Over the years, payment of dividends to shareholders of quoted companies in Nigeria has been fraught with many administrative bottlenecks leading to rising incidences of unclaimed dividends.

This perennial problem has generated a lot of debate which has consequently attracted the concerns of all stakeholders in the Nigerian equity market, especially the investors. We believe these concerns are not misplaced as dividends are a major attraction to investors. While the amount of dividend declared by a company may influence investors’ perception of the company, the importance of the actual cash received by investors has assumed great significance.

Apart from providing income to some category of investors, the delay in dividend receipt has made equity financing unnecessarily difficult and expensive to others particularly when an equity investment is funded by a bank loan upon which interests accrue on an ongoing basis.

Therefore, on Monday June 16, 2008, the Securities and Exchange Commission (SEC) launched the electronic payment system (e-dividend) in Lagos, Nigeria. The e-dividend launch is the result of several months of deliberation by various stakeholders such as the Nigerian Stock Exchange, the Central Bank of Nigeria, Nigerian Inter-Bank Settlement System, capital market operators and shareholders’ associations amongst others.

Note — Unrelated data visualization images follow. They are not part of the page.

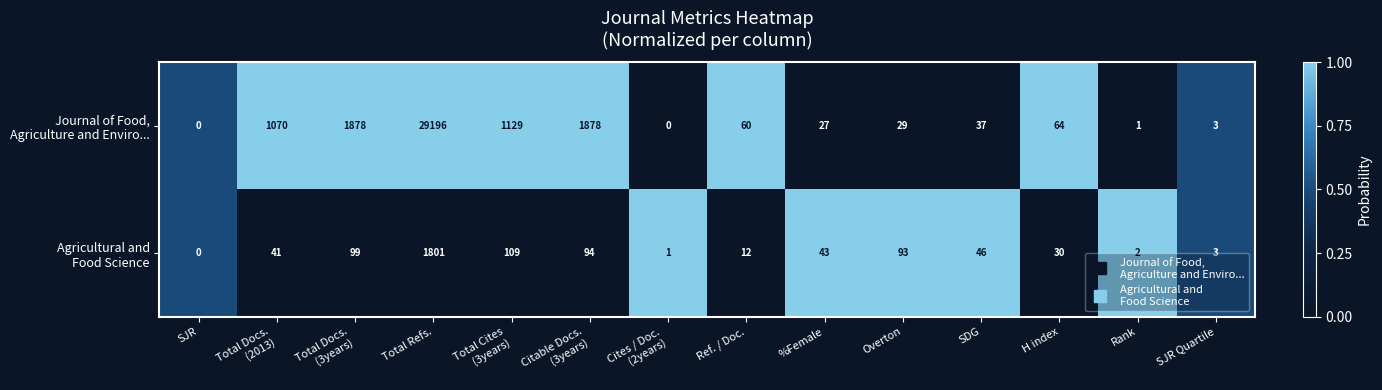

What is the total value across all series at Overton?

122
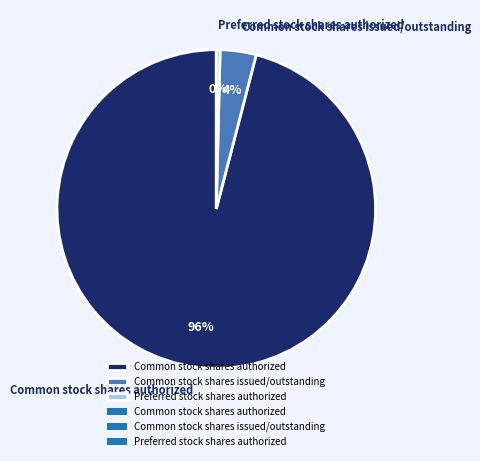

Is it true that Common stock shares authorized is 96% of the pie?

True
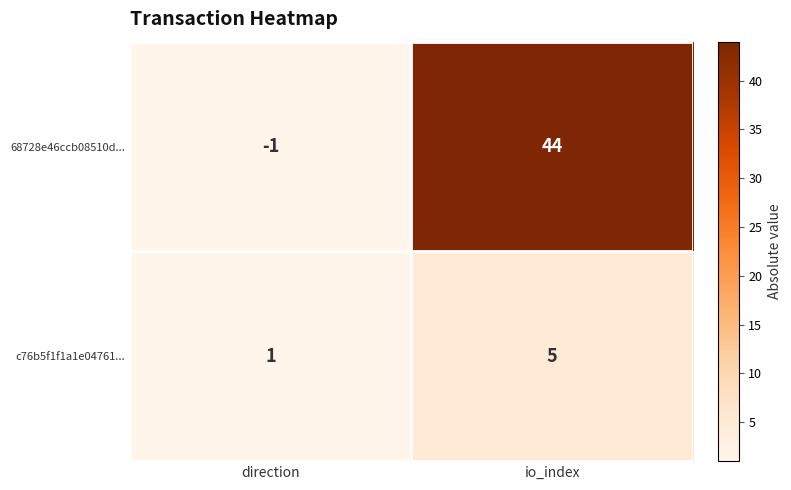

Which series has the largest total across all categories?

68728e46ccb08510d...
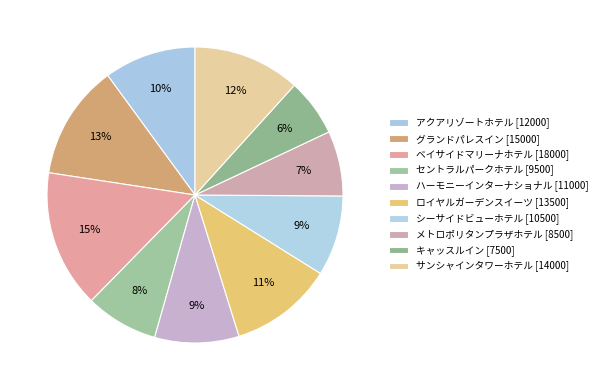

Which slice is the largest?

ベイサイドマリーナホテル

E-dividend refers to the payment of cash dividend into a shareholder’s nominated bank through a direct credit rather than issuing a cheque or warrant. The commission took the step with a view to stemming the observed occurrences of market abuse, improving the efficiency of the capital market and enhancing the level of investors’ confidence. Also, the initiative is expected to minimize cases of unclaimed dividends, eliminate dividend loss-in-transit and enhance shareholders’ ability to access and utilize their dividends immediately.

To ensure the success of the initiative, respective shareholders are expected to meet their implementation modalities i.e. issuers are to meet payment obligations immediately after declaration of dividends at AGMs, registrars are to upgrade their ICT infrastructure while stockbrokers – and registrars – are to include shareholders’ data and information on share transfer forms and banks are to authenticate shareholders’ signature.

Hitherto, the old dividend payment warrant system was characterized by numerous problems, which include
1) irregular signatures by applicant with multiple applications for an offer;
2) inability to identify the next of kin of shareholders that die intestate;
3) inefficiency of the postal system;
4) deliberate act to deny investors their benefit through various schemes by companies that lack liquidity to pay;
5) observed reliance on the part of registrars and their related businesses on the float provided by unpaid dividends as working capital and;
6) poor logistics management and inadequate data on the part of shareholders.

Going forward, this latest initiative is expected to enhance transparency and give investors immediate access to cash dividend once corporate action is paid by companies. However, the e-dividend payment system only addresses the cash side of corporate action.

There is therefore the need for the regulators to enforce an equal adherence to the direct lodgment of certificates into the Central Securities Clearing System (CSCS), the clearing house of the Nigerian Stock Exchange (NSE), as registrars and companies still issue physical certificates to investors regardless of the existing e-allotment procedure introduced in 2006.